Arábia Saudita, Paquistão e Turquia assinam pacto de defesa mútua, com cláusula tipo Artigo 5; passo estratégico rumo a uma possível 'Nato sunita'.

Pacto de Defesa entre Arábia Saudita, Paquistão e Turquia: primeiro movimento rumo a uma 'Nato sunita'

RESUMO ✦

Sem tempo? A Lili IA resume para você

Gerando resumo com IA...

Pacto de Defesa entre Arábia Saudita, Paquistão e Turquia: primeiro movimento rumo a uma 'Nato sunita'

Por Marco Severini — Em um movimento que redesenha, silenciosamente, linhas de influência no tabuleiro do Médio Oriente, Arábia Saudita, Paquistão e Turquia formalizaram um acordo de defesa mútua. O anúncio, divulgado pelo Ministério das Relações Exteriores do Paquistão, estabelece que um ataque armado contra qualquer um dos signatários será tratado como um ataque contra todos — uma cláusula análoga ao artigo 5 da OTAN.

O caráter simbólico e prático deste pacto é óbvio: trata-se de um salto na cooperação estratégica entre três atores centrais do mundo islâmico sunita. O Paquistão, único signatário com capacidade de poder nuclear, confere à aliança uma dimensão dissuasiva que não pode ser subestimada. O acordo, nas linhas gerais divulgadas, prevê coordenação de defesa, programas de adestramento conjunto, partilha de inteligência e cooperação na indústria de defesa — um conjunto de instrumentos que materializam uma intenção de deterrência coletiva.

Politicamente, o timing não é casual. O entendimento foi anunciado no dia seguinte à visita do primeiro‑ministro paquistanês Shehbaz Sharif à Arábia Saudita, acompanhado pelo chefe do Exército, Asim Munir — que realizou o peregrinação umrah em Meca durante a estada. No mesmo período, o presidente turco Recep Tayyip Erdogan chegou a Riyadh para encontros com o príncipe herdeiro Mohammed bin Salman. A convergência de deslocamentos revela um movimento coordenado, resultado de meses de negociações e ajustamentos estratégicos.

É importante sublinhar que este pacto complementa, mas não substitui, os acordos bilaterais existentes — em particular o já conhecido laço defensivo entre Arábia Saudita e Paquistão. A novidade reside na arquitectura tripartida: ao agregar a Turquia, a composição ganha alcance regional e legitimidade política adicional, criando o alicerce de uma possível coalizão de segurança intra‑sunaíta.

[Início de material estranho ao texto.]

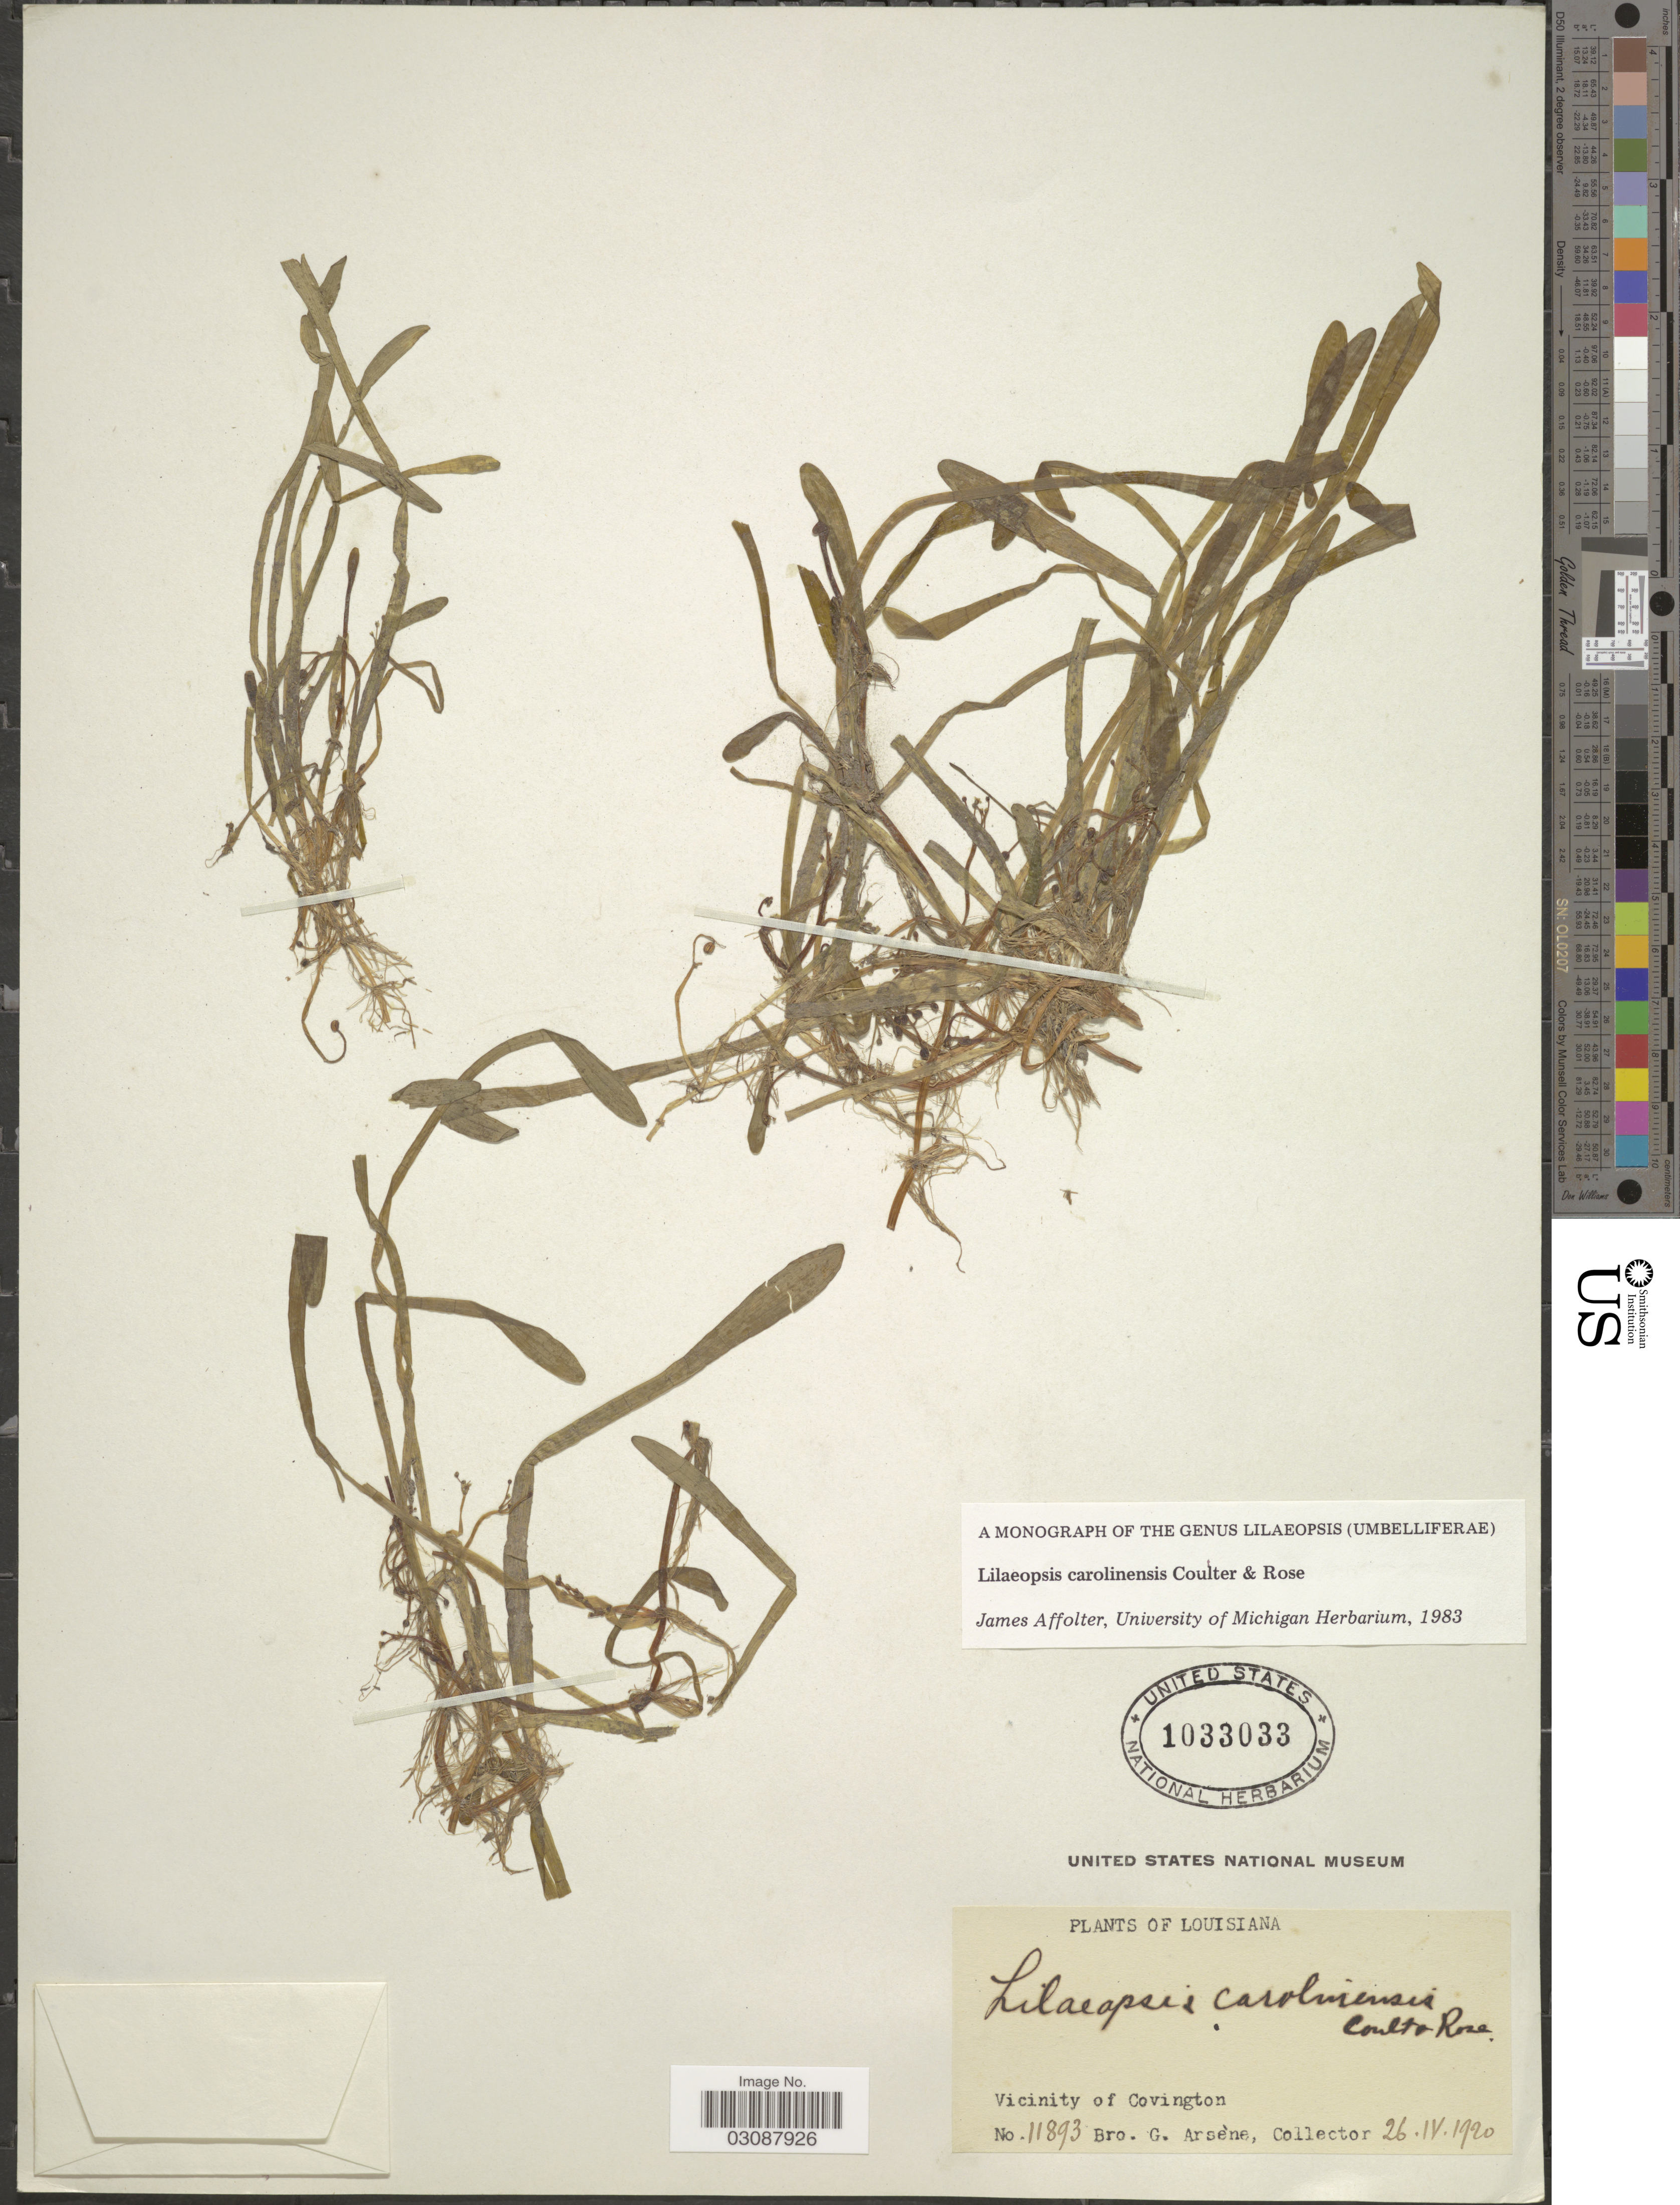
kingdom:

As repercussões geopolíticas são múltiplas. No plano estratégico, o acordo pode ser lido como um movimento destinado a equilibrar influências iranianas e, simultaneamente, a enviar sinais a potências externas interessadas na região. Na cartografia da segurança eurasiática, leva também a uma reconfiguração dos garantidores tradicionais — Washington mantém influência, mas o eixo Riyadh‑Islamabad‑Ancara projeta uma arquitetura paralela de segurança. São tectônicas de poder em lenta, porém determinada, transformação.

Do ponto de vista da estabilidade, há riscos e contrapesos. A formalização de cláusulas de assistência mútua aumenta a capacidade de dissuasão, porém eleva o potencial de escalada em caso de incidentes. Para atores europeus e americanos, o desafio será acomodar este novo arranjo sem provocar rupturas desnecessárias, preservando canais diplomáticos e mecanismos de contenção.

Em termos de estratégia, a criação deste pacto é um movimento decisivo no grande tabuleiro regional: uma jogada que busca consolidar um eixo de influência sunita organizado em torno de capacidades convencionais e de dissuasão. Os próximos meses dirão se este é apenas um memorandum político ou o primeiro alicerce de uma aliança permanente com implicações profundas para a ordem de segurança no Oriente Médio.